The New Power plan would also significantly lower the utility bills of co-op members (some co-op members in eastern Kentucky spend more than 50% of income on energy). The estimated cost of electricity from the alternative plan is 17% less than the Smith coal-burning plant. Money saved could be invested in affordable housing, environmental restoration, healthcare, and other job-creating activities. (For more on KFTC’s alternative program read: “A Cooperative Approach to Renewing East Kentucky“.)
Co-op members in Kentucky are weighing the trade-off. According to Rachel Harrod, whose stepmother ran for a local co-op board this summer:
I believe there’s an alternative that will be better for the environment, less costly to co-op members, and far more beneficial economically. The jobs generated by a clean energy portfolio would be a welcome boost to our local economy. I can’t tell you how significant this would be to an area that has lost much of its agricultural base in recent years.
In addition to saving co-op members from paying for dirty power, a New Power program in eastern Kentucky could kick-start a broader agenda for transitioning Appalachia to the new green economy. Co-ops already have the key infrastructure in place. And instead of being controlled by for-profit investor utilities, the new facilities will literally be owned by eastern Kentucky — the co-op owners, not distant stakeholders. These economic benefits will stay in Kentucky and reverberate through the region.
Greening Economic Democracy
Rural electric co-ops were once a model for economic democracy. David Lilienthal, a founding director of the Tennessee Valley Authority, described an electric coop annual meeting in the 1940s:
Throughout a whole day as many as 2,000 farmers and their wives and children discussed the financial and operating reports made to them by their [co-op] superintendent and board of trustees, and later while we ate a barbecue lunch watched new uses of electricity demonstrated.

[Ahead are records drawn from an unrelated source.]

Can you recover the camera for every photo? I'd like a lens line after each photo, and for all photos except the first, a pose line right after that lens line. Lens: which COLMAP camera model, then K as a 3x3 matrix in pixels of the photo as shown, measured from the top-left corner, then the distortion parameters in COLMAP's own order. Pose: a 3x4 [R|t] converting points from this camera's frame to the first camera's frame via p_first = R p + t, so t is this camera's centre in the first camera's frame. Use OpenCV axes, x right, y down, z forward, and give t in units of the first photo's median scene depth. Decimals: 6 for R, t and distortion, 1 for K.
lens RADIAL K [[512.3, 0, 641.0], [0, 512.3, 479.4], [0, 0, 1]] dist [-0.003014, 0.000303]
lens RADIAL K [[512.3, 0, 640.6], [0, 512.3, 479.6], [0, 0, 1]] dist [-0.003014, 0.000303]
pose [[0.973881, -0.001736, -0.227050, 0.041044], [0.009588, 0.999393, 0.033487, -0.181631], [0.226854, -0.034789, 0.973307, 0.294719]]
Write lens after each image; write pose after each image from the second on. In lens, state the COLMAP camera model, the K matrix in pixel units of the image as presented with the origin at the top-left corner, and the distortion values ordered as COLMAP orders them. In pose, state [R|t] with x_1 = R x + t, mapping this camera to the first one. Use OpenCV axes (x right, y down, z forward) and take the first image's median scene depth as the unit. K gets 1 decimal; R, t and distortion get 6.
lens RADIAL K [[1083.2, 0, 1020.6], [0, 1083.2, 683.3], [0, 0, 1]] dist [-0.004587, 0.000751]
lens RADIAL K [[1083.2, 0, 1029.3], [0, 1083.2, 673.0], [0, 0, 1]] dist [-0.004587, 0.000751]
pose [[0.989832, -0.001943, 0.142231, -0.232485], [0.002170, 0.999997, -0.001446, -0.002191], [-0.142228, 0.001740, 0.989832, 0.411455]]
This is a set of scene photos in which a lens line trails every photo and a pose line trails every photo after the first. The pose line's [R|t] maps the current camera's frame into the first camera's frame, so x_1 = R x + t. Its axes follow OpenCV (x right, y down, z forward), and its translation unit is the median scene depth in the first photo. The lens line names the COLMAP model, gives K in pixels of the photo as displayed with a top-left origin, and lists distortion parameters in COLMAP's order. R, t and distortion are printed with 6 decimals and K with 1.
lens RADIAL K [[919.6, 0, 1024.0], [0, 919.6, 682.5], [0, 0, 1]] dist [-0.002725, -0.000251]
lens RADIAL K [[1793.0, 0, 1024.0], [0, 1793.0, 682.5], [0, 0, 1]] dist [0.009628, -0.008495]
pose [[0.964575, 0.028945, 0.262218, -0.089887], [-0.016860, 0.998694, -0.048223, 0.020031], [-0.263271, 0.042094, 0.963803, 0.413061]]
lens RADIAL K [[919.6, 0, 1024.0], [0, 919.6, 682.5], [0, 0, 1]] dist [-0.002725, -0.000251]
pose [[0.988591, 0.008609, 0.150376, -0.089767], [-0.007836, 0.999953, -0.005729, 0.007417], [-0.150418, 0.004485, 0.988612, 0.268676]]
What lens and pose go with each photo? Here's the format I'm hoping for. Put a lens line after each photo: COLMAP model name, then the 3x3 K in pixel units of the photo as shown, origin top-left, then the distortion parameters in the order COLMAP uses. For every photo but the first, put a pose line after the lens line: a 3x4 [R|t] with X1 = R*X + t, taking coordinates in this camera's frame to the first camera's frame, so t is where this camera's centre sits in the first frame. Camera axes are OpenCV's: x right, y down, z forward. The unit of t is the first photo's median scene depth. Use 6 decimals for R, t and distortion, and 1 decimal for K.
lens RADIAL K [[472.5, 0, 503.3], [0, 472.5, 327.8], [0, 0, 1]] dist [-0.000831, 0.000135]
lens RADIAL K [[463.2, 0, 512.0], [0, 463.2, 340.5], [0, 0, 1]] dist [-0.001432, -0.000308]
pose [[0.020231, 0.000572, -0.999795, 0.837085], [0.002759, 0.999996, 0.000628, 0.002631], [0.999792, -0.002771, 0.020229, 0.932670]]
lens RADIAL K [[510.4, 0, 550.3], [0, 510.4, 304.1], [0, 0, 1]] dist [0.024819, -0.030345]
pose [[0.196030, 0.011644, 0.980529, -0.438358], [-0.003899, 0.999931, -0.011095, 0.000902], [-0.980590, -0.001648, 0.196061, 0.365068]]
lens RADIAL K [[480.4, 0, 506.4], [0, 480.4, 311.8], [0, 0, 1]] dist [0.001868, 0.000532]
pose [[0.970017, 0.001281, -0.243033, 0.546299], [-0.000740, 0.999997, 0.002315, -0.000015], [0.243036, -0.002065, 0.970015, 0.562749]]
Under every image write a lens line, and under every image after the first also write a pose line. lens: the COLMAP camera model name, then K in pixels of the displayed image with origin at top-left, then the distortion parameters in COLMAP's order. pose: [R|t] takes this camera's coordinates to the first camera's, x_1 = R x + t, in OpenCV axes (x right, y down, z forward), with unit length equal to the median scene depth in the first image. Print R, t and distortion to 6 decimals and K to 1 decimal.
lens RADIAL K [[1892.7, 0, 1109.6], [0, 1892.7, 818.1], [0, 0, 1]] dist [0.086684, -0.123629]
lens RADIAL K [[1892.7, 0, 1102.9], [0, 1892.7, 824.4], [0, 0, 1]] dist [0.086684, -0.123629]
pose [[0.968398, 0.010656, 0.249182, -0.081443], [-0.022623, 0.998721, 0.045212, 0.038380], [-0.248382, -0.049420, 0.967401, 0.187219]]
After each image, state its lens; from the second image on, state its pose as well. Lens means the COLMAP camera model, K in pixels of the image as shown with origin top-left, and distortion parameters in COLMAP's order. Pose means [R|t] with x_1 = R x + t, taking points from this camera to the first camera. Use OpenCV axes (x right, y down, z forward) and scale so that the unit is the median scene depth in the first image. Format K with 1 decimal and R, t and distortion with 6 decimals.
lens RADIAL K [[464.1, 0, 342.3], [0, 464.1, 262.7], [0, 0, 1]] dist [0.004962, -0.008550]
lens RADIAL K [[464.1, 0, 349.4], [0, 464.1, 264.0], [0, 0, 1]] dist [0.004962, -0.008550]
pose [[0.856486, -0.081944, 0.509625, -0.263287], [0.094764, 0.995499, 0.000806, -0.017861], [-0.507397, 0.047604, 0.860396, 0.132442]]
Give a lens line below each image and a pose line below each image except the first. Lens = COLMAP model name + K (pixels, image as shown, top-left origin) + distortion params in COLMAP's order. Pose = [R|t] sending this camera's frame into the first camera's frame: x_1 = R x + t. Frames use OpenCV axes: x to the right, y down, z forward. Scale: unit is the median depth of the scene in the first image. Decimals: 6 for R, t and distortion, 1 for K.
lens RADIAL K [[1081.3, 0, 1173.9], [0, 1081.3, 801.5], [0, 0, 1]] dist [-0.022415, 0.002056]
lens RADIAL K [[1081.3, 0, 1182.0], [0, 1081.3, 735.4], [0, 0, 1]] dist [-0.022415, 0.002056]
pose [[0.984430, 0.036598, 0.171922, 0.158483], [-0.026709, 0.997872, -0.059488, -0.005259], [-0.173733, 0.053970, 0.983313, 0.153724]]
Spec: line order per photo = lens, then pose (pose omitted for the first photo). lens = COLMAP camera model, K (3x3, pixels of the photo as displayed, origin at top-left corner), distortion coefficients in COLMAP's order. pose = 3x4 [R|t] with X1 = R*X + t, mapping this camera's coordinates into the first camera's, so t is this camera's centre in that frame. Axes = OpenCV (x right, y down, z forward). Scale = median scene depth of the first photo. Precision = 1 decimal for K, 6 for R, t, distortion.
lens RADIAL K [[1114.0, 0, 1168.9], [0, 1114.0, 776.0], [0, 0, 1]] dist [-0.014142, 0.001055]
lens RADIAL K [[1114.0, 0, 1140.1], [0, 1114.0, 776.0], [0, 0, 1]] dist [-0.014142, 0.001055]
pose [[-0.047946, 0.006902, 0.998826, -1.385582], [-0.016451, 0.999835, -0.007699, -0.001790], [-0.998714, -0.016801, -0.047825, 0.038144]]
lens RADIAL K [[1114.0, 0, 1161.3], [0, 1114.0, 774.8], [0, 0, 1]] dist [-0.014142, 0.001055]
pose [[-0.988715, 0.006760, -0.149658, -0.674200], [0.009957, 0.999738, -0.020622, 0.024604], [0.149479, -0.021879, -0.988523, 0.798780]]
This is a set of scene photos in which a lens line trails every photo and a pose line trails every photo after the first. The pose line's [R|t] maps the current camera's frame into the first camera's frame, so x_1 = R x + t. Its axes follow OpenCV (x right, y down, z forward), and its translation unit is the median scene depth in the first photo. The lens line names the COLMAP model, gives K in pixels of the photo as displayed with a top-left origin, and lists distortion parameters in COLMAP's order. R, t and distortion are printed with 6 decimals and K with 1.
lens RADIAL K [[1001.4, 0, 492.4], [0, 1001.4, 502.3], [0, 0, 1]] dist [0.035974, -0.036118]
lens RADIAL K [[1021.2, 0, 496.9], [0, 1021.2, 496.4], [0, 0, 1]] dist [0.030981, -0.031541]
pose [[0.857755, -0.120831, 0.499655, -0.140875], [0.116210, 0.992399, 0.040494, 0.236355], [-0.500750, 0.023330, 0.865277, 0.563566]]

These membership “town meetings” are not simply business sessions. They have an emotional overtone, a spiritual meaning to people who were so long denied the benefits of modern energy.
But many electric coops have become distant from such town meeting democracy. In eastern Kentucky, for example, elections to coop boards are rarely contested, with many of the officers serving for decades. Policies are often controlled by coal and other energy companies; as a result, Kentucky’s rural electrical cooperatives are more than 90 percent dependent on coal. That makes rural Kentuckians vulnerable to rising fuel prices and coal depletion.
Building the new green economy will require the revival of democracy — at every level. That’s why co-op members, with the help of KFTC, have begun challenging the entrenched leadership of local co-op boards. This year, KFTC members Dallas Ratliff and Tona Barkley ran for the board of the Owen Electrical Cooperative. In her campaign materials Barkley says:
As a board member, I will strive to make the co-op more open and democratic. I’ll also promote a stronger approach to helping members improve the energy efficiency of their homes and businesses and a more aggressive approach to transitioning into more renewable sources of energy — to protect members from rising energy costs, to protect our health, and to create local jobs.
Like Tona, hundreds of KFTC members throughout the state see a clear link between new democratic power and new clean energy power.
Such a program could be a model for the 400 rural electrical co-ops with 40 million members nationwide. And that could be a significant contribution to a new strategy for protecting the global climate — from below.